Fran Smith Explains:
"Contours is essentially about sex and trust - about how it's possible to be physically close with someone you love, but never really know what's going on beneath the surface. It's the idea that you can sleep with someone and know their body intimately without ever knowing what's on their mind or what it means to them - they're lying with you, but they might also be lying to you.

The lyrics and the video were inspired by one of my favourite artists - the late Yorkshire-born sculptor, Barbara Hepworth. Hepworth's curvy, abstract sculptures compare the human form with the shape of the land, and I read a quote by her that really sparked my imagination...

"All of my early memories are of forms and shapes and textures. Moving through and over the West Riding landscape with my father in his car, the hills were sculptures; the roads defined the form. Above all, there was the sensation of moving physically over the contours of fulnesses and concavities, through hollows and over peaks - feeling, touching, seeing, through mind and hand and eye. This sensation has never left me. I, the sculptor, am the landscape. I am the form and I am the hollow, the thrust and the contour."

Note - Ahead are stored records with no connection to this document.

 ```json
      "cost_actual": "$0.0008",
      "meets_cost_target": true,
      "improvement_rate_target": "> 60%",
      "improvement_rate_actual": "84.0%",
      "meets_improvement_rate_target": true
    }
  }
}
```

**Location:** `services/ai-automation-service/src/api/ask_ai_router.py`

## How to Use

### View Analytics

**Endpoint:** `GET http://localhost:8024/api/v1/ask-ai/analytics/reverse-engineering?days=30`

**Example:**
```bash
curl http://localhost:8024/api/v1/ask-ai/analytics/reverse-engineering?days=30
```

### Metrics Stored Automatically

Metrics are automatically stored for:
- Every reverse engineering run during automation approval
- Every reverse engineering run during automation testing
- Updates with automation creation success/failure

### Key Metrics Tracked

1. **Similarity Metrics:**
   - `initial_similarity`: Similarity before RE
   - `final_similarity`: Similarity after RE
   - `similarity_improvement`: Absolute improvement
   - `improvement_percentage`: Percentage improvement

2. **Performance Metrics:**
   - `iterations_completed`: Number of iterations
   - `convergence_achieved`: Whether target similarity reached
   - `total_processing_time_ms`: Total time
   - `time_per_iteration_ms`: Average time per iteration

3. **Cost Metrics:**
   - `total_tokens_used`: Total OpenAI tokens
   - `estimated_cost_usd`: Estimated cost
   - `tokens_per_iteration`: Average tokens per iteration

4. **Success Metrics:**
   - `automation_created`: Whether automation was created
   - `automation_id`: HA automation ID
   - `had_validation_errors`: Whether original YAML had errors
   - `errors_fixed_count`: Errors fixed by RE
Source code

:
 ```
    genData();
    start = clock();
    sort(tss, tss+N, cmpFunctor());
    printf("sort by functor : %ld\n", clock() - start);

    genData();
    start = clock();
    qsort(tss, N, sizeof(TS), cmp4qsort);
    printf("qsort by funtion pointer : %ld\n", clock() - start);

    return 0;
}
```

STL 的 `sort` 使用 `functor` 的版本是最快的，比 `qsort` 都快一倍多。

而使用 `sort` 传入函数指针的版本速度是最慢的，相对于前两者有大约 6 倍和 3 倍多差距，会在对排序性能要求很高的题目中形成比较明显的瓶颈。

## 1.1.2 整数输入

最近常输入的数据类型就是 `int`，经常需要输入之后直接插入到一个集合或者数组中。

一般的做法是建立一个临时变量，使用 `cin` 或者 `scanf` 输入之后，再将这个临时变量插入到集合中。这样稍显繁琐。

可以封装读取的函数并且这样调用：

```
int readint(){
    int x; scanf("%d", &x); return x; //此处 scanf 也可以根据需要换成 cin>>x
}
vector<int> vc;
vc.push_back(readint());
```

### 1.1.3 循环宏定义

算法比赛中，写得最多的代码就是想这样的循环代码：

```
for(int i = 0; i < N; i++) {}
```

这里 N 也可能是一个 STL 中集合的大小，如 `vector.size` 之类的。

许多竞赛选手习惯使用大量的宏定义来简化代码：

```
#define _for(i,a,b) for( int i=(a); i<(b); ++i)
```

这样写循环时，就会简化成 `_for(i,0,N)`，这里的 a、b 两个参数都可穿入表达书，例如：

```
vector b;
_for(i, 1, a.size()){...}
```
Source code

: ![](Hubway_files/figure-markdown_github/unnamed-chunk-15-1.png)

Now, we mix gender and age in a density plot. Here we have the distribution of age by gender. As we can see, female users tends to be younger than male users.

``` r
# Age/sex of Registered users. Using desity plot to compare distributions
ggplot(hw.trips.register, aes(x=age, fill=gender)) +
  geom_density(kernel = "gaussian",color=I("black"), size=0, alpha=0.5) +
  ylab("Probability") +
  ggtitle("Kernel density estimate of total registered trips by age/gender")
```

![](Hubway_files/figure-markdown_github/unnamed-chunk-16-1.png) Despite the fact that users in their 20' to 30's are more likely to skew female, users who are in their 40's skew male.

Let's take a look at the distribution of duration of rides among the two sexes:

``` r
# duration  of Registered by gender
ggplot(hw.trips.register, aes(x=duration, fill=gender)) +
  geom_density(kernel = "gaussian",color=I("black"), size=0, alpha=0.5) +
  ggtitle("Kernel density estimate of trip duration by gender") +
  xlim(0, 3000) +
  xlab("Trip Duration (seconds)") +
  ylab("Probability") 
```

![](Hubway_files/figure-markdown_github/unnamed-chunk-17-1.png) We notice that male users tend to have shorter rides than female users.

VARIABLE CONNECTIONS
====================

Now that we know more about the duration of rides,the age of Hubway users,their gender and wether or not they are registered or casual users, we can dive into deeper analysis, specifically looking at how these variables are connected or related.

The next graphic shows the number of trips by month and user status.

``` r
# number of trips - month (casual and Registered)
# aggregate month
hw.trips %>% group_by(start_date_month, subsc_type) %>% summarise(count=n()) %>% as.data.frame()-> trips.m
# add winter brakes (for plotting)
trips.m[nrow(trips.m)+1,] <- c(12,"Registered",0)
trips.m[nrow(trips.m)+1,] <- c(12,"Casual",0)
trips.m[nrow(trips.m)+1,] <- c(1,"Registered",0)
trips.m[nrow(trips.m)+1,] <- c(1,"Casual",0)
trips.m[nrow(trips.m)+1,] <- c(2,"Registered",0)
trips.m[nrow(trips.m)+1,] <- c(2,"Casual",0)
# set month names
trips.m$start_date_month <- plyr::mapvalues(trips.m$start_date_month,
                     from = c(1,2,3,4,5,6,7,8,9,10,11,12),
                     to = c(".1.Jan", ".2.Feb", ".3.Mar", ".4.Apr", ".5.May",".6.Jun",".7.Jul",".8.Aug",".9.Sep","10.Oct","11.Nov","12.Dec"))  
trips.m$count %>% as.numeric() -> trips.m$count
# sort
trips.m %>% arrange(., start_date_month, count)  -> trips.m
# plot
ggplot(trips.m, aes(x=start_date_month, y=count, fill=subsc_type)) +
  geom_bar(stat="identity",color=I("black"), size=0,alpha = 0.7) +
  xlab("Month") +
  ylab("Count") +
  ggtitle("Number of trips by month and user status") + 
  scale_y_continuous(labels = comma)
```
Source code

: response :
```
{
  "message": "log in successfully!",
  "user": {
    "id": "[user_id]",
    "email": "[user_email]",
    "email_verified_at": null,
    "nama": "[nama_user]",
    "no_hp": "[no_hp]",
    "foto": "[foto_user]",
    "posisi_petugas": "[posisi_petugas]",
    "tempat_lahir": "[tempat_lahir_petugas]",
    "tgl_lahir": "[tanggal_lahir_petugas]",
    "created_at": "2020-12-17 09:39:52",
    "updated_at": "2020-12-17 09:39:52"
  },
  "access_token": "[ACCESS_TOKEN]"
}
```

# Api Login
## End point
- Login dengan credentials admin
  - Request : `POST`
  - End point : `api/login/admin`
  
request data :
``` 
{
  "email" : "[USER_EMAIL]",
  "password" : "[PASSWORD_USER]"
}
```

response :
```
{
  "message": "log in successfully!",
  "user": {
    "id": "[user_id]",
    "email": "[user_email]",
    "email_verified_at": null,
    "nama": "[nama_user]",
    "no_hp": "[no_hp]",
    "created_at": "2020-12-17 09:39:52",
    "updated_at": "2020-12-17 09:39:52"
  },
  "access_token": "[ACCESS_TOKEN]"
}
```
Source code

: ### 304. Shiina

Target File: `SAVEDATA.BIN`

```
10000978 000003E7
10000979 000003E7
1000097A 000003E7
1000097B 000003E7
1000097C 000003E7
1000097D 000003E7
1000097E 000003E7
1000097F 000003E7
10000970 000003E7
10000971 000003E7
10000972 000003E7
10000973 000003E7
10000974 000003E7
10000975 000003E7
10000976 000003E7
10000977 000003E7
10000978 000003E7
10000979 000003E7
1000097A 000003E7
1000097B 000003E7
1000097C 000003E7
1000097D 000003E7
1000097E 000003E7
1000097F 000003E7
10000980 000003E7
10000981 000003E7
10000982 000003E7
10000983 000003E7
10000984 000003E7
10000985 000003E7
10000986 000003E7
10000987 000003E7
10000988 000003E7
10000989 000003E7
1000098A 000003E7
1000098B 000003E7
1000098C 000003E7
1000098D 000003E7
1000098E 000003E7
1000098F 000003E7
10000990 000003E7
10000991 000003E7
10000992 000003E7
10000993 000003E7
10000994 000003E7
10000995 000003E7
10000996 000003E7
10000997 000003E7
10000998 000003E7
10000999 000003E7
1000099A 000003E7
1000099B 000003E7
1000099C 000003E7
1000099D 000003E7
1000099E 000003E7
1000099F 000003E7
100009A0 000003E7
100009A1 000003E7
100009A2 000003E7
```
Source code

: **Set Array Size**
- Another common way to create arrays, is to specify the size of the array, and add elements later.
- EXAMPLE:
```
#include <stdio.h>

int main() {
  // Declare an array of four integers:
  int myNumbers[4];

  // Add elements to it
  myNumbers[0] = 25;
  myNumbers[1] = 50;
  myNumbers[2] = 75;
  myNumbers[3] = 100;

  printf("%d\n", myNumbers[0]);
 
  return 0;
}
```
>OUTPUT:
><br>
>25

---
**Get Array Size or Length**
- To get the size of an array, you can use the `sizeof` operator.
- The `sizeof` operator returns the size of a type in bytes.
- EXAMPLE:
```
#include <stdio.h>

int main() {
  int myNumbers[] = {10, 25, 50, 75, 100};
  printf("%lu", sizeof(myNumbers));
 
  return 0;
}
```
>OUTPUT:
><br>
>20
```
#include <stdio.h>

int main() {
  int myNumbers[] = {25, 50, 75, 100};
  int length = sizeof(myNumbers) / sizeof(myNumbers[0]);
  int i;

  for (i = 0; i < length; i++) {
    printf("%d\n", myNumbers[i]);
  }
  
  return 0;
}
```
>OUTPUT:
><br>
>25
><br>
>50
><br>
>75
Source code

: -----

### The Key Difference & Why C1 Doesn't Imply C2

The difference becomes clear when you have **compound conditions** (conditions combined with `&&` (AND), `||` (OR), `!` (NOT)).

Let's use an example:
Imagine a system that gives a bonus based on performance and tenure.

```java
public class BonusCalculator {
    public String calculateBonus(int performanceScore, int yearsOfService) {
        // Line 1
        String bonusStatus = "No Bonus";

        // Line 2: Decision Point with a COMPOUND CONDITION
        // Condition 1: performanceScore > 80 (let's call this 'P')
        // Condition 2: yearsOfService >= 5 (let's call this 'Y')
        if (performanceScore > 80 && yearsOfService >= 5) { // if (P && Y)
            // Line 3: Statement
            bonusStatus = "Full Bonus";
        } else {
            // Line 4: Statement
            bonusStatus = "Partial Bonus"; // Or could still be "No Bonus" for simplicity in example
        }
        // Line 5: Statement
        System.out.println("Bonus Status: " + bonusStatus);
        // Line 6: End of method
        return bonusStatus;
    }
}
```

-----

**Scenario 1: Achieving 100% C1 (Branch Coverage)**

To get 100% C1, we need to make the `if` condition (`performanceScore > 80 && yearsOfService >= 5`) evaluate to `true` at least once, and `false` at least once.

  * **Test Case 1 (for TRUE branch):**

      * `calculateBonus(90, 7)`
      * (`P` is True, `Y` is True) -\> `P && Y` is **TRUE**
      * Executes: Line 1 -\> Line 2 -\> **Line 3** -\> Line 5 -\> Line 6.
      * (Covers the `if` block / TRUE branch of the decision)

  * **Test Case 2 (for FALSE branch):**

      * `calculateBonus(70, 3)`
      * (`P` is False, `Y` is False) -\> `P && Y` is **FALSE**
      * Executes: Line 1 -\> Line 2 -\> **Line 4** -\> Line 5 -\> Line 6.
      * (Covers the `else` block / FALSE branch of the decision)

I loved that concept - that a person could be a landscape... It reminded me of one of my favourite novels, 'The English Patient' by Michael Ondaatje, where the protagonist talks about our lives being a series of "bodies we have plunged into and swum up as if rivers of wisdom, characters we have climbed into as if trees, fears we have hidden in as if caves..." I had this mental image of two lovers, navigating, exploring and conquering each other like a foreign country, and that was our inspiration for the video.

From the moment that I finished writing 'Contours', I knew that I wanted to have dancers in the video, and to film them as if they were moving landscapes. Sam Vaherlehto and Sandrine Monin are world-class dancers who perform with the Phoenix Dance Theatre, and we actually had to put the video on hold and wait for them to finish a run of shows at the Royal Opera House before we could schedule the shoot! I was keen for their bodies to look as sculptural and as much like the lines and curves of a landscape as possible, so the director, Nick Singleton, suggested that we film them under a single spotlight, which picked out the contours of their bodies as they moved in and out of the shadows. Not only did the beauty of their skin and musculature look incredible on camera, but the dancers also completely loved and understood the concept and through their choreography they were able to convey the intimacy and tenderness of the lovers in the song.

The other half of the video was made at Flamborough North Landing, a tiny beach on the East Yorkshire coast. Nick and I had taken some test shots in other locations around Yorkshire, but we loved the drama and dynamism of the North Sea. After a very early start, we had the whole beach to ourselves, but time was of the essence as we had to get all the shots we needed before the tide came in. It was the sunniest day of February, but the temperatures were below zero, and Nick and I both had raw hands and windburned faces by the time we'd finished shooting! The idea was for me to look cold and isolated compared to the warmth and intensity of the dancers. It wasn't hard for me to look teary on camera as, thanks to combination of icy wind and glaring sunshine, my eyes were constantly watering! The whole day was so much fun, and Nick and I rewarded ourselves with fish and chips at the end of the day.

Making the video for 'Contours' is easily the most fun I've ever had collaborating with other artists and I'm really ambitious and excited to do more work that combines multiple art forms in the future."